Enrollment in the Boston Public Schools dropped by 4% for the second year in a row
After the COVID-19 pandemic began nearly two years ago, what appeared to be a gradual decline of enrollment in Massachusetts’ public schools quickened to a plunge.
Even after modest growth this fall, public and charter schools statewide are still serving 37,000 fewer students than they were in 2019 — a decline of nearly 4%.
Meanwhile in Boston, the steep decline has continued. For the second year in a row, the state’s largest school district is 4% smaller than it was a year earlier. BPS enrollment is down by 4,311 students, or 8.5%, since October 2019.
Rapid declines in enrollment redirect per-pupil aid from state and federal governments, strain school budgets and transportation plans and can scramble long-term planning around facilities and school assignment decisions. Advocates hope that over $400 million in federal relief — and a new mayor focused on housing and affordability — can at least begin to reverse the trend in Boston.
“Enrollment declines raise serious issues,” said Will Austin, who leads the Boston Schools Fund, a nonprofit that supports public, charter and parochial schools across the city, including with data analysis.
The data published Thursday evening by the state’s Department of Elementary and Secondary Education didn’t present easy answers: the declines in Boston were, Austin said, “diffuse.”
As expected, many families opted to leave the Timilty and Irving Middle Schools before this year, likely to close in the summer as part of the district's broader reconfiguration.
But there were also precipitous declines in enrollment at BPS schools with no such plans, including the Jeremiah Burke High School in Dorchester, the Higginson-Lewis K-8 in Roxbury and the McKinley schools, which serve students with behavioral issues.
The drops were also distributed more or less evenly across the racial and ethnic backgrounds DESE tracks.

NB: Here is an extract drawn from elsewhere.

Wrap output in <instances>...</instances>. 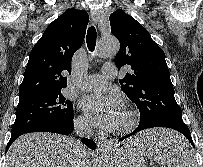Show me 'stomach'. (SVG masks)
Instances as JSON below:
<instances>
[{"mask_svg":"<svg viewBox=\"0 0 203 167\" xmlns=\"http://www.w3.org/2000/svg\"><path fill=\"white\" fill-rule=\"evenodd\" d=\"M159 131L152 130L143 133L142 135H140L141 139H145L142 142L147 141V138L150 137L152 133L154 134L155 132ZM172 133L176 134L175 132ZM139 149L140 147L135 146L131 142H127L124 148L113 151L112 159L115 164V167H147L143 158L141 157Z\"/></svg>","mask_w":203,"mask_h":167,"instance_id":"0dacf381","label":"stomach"}]
</instances>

Each group shrank by at least 6% since fall 2019, with the steepest drops among Black and Asian students (by 11.6% and 9.6%, respectively).
Statewide, too, the declines were spread out: Boston’s was the 11th largest one-year enrollment decline among school districts, with towns like Bourne, Orleans, Swampscott and Randolph experiencing similar contractions.
BPS officials stressed that there’s little evidence that BPS is “losing” students to private and charter schools or to neighboring districts. Instead they attributed the declines mostly to long-term trends — like climbing housing costs, declining immigration and lower birth rates — that the pandemic may have served to accelerate.
While Austin expressed hope that relief funds could serve as a “bridge” across the worst financial problems caused by these declines, he noted also the generational work to be done: “An open house isn’t going to solve this problem. It is going to take years of investment — in housing, school facilities, school quality and a variety of other things — to grow and retain enrollment.”